Every record shown below should be duplicated exactly.

Saved entries:
________________________

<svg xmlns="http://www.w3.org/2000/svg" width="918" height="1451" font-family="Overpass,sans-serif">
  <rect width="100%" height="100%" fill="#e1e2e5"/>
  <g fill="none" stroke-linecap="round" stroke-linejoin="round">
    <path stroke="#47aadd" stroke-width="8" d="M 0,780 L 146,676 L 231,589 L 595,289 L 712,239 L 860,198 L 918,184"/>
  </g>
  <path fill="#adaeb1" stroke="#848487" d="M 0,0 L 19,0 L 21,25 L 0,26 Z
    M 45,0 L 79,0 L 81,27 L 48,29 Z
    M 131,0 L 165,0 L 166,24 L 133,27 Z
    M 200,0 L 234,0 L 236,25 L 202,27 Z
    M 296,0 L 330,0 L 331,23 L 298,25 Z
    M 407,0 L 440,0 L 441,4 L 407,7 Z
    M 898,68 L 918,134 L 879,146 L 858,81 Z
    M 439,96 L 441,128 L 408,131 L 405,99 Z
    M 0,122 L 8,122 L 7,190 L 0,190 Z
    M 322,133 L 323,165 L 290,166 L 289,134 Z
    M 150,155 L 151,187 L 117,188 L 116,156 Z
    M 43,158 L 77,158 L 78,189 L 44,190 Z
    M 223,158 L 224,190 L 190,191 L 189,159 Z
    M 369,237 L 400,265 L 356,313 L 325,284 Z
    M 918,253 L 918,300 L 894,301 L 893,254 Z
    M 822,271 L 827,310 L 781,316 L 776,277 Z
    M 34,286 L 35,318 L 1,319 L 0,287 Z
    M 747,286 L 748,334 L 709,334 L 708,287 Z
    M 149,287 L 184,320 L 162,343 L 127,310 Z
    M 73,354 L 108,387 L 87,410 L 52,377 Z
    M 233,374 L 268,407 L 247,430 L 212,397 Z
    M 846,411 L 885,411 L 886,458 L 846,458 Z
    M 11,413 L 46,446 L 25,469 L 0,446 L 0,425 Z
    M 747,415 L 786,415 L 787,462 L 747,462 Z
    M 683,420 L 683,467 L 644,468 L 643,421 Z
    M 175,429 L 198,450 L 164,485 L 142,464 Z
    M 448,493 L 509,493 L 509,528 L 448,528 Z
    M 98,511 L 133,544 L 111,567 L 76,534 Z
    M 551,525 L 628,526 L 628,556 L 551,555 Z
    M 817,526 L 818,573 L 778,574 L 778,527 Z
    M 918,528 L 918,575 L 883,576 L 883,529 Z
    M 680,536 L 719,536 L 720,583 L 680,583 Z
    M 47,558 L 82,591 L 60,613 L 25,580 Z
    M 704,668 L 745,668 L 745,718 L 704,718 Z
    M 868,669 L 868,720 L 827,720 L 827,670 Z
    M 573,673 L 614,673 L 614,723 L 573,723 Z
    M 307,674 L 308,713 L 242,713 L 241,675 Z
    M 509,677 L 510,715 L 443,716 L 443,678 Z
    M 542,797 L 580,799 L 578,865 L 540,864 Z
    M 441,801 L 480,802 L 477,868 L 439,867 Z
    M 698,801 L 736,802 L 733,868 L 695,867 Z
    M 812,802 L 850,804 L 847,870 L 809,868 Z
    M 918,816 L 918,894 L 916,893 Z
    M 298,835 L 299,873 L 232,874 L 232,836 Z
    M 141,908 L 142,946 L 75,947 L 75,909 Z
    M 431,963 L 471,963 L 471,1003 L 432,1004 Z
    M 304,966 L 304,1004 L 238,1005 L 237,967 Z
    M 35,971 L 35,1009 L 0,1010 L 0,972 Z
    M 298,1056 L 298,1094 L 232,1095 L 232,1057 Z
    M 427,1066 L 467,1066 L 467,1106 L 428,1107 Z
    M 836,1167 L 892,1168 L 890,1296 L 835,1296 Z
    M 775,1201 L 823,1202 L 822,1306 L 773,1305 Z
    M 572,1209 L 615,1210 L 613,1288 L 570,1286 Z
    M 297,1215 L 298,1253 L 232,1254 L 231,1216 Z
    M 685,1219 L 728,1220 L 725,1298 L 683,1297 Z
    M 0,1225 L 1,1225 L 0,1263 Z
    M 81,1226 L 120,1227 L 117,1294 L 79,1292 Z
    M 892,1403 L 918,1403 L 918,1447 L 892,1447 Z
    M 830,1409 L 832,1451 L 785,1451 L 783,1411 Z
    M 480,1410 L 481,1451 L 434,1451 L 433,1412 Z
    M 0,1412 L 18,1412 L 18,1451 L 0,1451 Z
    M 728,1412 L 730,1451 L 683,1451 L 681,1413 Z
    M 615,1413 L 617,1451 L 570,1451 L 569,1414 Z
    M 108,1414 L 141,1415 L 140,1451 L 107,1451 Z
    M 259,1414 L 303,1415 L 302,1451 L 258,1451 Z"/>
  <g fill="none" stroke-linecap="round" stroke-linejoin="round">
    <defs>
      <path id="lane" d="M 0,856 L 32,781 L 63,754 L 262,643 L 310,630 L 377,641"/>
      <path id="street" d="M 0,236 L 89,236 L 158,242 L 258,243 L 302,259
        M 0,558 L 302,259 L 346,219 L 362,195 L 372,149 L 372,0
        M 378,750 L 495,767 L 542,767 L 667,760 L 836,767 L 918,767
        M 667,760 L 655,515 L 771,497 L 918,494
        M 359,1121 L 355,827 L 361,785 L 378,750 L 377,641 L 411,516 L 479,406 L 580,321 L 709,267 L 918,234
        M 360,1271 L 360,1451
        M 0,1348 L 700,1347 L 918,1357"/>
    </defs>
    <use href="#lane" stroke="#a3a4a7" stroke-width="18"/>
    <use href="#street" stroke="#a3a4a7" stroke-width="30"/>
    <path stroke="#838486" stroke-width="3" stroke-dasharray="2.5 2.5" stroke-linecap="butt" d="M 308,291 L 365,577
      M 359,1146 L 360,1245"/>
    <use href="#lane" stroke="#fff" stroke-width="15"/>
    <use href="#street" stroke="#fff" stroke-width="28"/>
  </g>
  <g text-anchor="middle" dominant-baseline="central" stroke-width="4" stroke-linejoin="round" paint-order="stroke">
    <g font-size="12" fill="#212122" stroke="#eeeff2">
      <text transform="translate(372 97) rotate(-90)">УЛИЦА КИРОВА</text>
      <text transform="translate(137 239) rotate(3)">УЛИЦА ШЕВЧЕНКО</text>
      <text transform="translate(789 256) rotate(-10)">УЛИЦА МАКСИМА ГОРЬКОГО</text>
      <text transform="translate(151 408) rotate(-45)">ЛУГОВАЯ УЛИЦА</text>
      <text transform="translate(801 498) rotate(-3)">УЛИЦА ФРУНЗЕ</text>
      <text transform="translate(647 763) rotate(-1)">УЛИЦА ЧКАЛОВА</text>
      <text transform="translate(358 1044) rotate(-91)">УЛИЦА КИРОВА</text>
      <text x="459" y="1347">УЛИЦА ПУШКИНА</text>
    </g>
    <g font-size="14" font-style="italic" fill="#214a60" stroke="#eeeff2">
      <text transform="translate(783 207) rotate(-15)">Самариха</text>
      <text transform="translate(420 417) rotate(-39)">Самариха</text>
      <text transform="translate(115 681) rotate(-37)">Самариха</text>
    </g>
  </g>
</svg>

________________________

Response to the task
<svg xmlns="http://www.w3.org/2000/svg" width="918" height="1451" font-family="Overpass,sans-serif">
  <rect width="100%" height="100%" fill="#e1e2e5"/>
  <g fill="none" stroke-linecap="round" stroke-linejoin="round">
    <path stroke="#47aadd" stroke-width="8" d="M 0,780 L 146,676 L 231,589 L 595,289 L 712,239 L 860,198 L 918,184"/>
  </g>
  <path fill="#adaeb1" stroke="#848487" d="M 0,0 L 19,0 L 21,25 L 0,26 Z
    M 45,0 L 79,0 L 81,27 L 48,29 Z
    M 131,0 L 165,0 L 166,24 L 133,27 Z
    M 200,0 L 234,0 L 236,25 L 202,27 Z
    M 296,0 L 330,0 L 331,23 L 298,25 Z
    M 407,0 L 440,0 L 441,4 L 407,7 Z
    M 898,68 L 918,134 L 879,146 L 858,81 Z
    M 439,96 L 441,128 L 408,131 L 405,99 Z
    M 0,122 L 8,122 L 7,190 L 0,190 Z
    M 322,133 L 323,165 L 290,166 L 289,134 Z
    M 150,155 L 151,187 L 117,188 L 116,156 Z
    M 43,158 L 77,158 L 78,189 L 44,190 Z
    M 223,158 L 224,190 L 190,191 L 189,159 Z
    M 369,237 L 400,265 L 356,313 L 325,284 Z
    M 918,253 L 918,300 L 894,301 L 893,254 Z
    M 822,271 L 827,310 L 781,316 L 776,277 Z
    M 34,286 L 35,318 L 1,319 L 0,287 Z
    M 747,286 L 748,334 L 709,334 L 708,287 Z
    M 149,287 L 184,320 L 162,343 L 127,310 Z
    M 73,354 L 108,387 L 87,410 L 52,377 Z
    M 233,374 L 268,407 L 247,430 L 212,397 Z
    M 846,411 L 885,411 L 886,458 L 846,458 Z
    M 11,413 L 46,446 L 25,469 L 0,446 L 0,425 Z
    M 747,415 L 786,415 L 787,462 L 747,462 Z
    M 683,420 L 683,467 L 644,468 L 643,421 Z
    M 175,429 L 198,450 L 164,485 L 142,464 Z
    M 448,493 L 509,493 L 509,528 L 448,528 Z
    M 98,511 L 133,544 L 111,567 L 76,534 Z
    M 551,525 L 628,526 L 628,556 L 551,555 Z
    M 817,526 L 818,573 L 778,574 L 778,527 Z
    M 918,528 L 918,575 L 883,576 L 883,529 Z
    M 680,536 L 719,536 L 720,583 L 680,583 Z
    M 47,558 L 82,591 L 60,613 L 25,580 Z
    M 704,668 L 745,668 L 745,718 L 704,718 Z
    M 868,669 L 868,720 L 827,720 L 827,670 Z
    M 573,673 L 614,673 L 614,723 L 573,723 Z
    M 307,674 L 308,713 L 242,713 L 241,675 Z
    M 509,677 L 510,715 L 443,716 L 443,678 Z
    M 542,797 L 580,799 L 578,865 L 540,864 Z
    M 441,801 L 480,802 L 477,868 L 439,867 Z
    M 698,801 L 736,802 L 733,868 L 695,867 Z
    M 812,802 L 850,804 L 847,870 L 809,868 Z
    M 918,816 L 918,894 L 916,893 Z
    M 298,835 L 299,873 L 232,874 L 232,836 Z
    M 141,908 L 142,946 L 75,947 L 75,909 Z
    M 431,963 L 471,963 L 471,1003 L 432,1004 Z
    M 304,966 L 304,1004 L 238,1005 L 237,967 Z
    M 35,971 L 35,1009 L 0,1010 L 0,972 Z
    M 298,1056 L 298,1094 L 232,1095 L 232,1057 Z
    M 427,1066 L 467,1066 L 467,1106 L 428,1107 Z
    M 836,1167 L 892,1168 L 890,1296 L 835,1296 Z
    M 775,1201 L 823,1202 L 822,1306 L 773,1305 Z
    M 572,1209 L 615,1210 L 613,1288 L 570,1286 Z
    M 297,1215 L 298,1253 L 232,1254 L 231,1216 Z
    M 685,1219 L 728,1220 L 725,1298 L 683,1297 Z
    M 0,1225 L 1,1225 L 0,1263 Z
    M 81,1226 L 120,1227 L 117,1294 L 79,1292 Z
    M 892,1403 L 918,1403 L 918,1447 L 892,1447 Z
    M 830,1409 L 832,1451 L 785,1451 L 783,1411 Z
    M 480,1410 L 481,1451 L 434,1451 L 433,1412 Z
    M 0,1412 L 18,1412 L 18,1451 L 0,1451 Z
    M 728,1412 L 730,1451 L 683,1451 L 681,1413 Z
    M 615,1413 L 617,1451 L 570,1451 L 569,1414 Z
    M 108,1414 L 141,1415 L 140,1451 L 107,1451 Z
    M 259,1414 L 303,1415 L 302,1451 L 258,1451 Z"/>
  <g fill="none" stroke-linecap="round" stroke-linejoin="round">
    <defs>
      <path id="lane" d="M 0,856 L 32,781 L 63,754 L 262,643 L 310,630 L 377,641"/>
      <path id="street" d="M 0,236 L 89,236 L 158,242 L 258,243 L 302,259
        M 0,558 L 302,259 L 346,219 L 362,195 L 372,149 L 372,0
        M 378,750 L 495,767 L 542,767 L 667,760 L 836,767 L 918,767
        M 667,760 L 655,515 L 771,497 L 918,494
        M 359,1121 L 355,827 L 361,785 L 378,750 L 377,641 L 411,516 L 479,406 L 580,321 L 709,267 L 918,234
        M 360,1271 L 360,1451
        M 0,1348 L 700,1347 L 918,1357"/>
    </defs>
    <use href="#lane" stroke="#a3a4a7" stroke-width="18"/>
    <use href="#street" stroke="#a3a4a7" stroke-width="30"/>
    <path stroke="#838486" stroke-width="3" stroke-dasharray="2.5 2.5" stroke-linecap="butt" d="M 308,291 L 365,577
      M 359,1146 L 360,1245"/>
    <use href="#lane" stroke="#fff" stroke-width="15"/>
    <use href="#street" stroke="#fff" stroke-width="28"/>
  </g>
  <g text-anchor="middle" dominant-baseline="central" stroke-width="4" stroke-linejoin="round" paint-order="stroke">
    <g font-size="12" fill="#212122" stroke="#eeeff2">
      <text transform="translate(372 97) rotate(-90)">УЛИЦА КИРОВА</text>
      <text transform="translate(137 239) rotate(3)">УЛИЦА ШЕВЧЕНКО</text>
      <text transform="translate(789 256) rotate(-10)">УЛИЦА МАКСИМА ГОРЬКОГО</text>
      <text transform="translate(151 408) rotate(-45)">ЛУГОВАЯ УЛИЦА</text>
      <text transform="translate(801 498) rotate(-3)">УЛИЦА ФРУНЗЕ</text>
      <text transform="translate(647 763) rotate(-1)">УЛИЦА ЧКАЛОВА</text>
      <text transform="translate(358 1044) rotate(-91)">УЛИЦА КИРОВА</text>
      <text x="459" y="1347">УЛИЦА ПУШКИНА</text>
    </g>
    <g font-size="14" font-style="italic" fill="#214a60" stroke="#eeeff2">
      <text transform="translate(783 207) rotate(-15)">Самариха</text>
      <text transform="translate(420 417) rotate(-39)">Самариха</text>
      <text transform="translate(115 681) rotate(-37)">Самариха</text>
    </g>
  </g>
</svg>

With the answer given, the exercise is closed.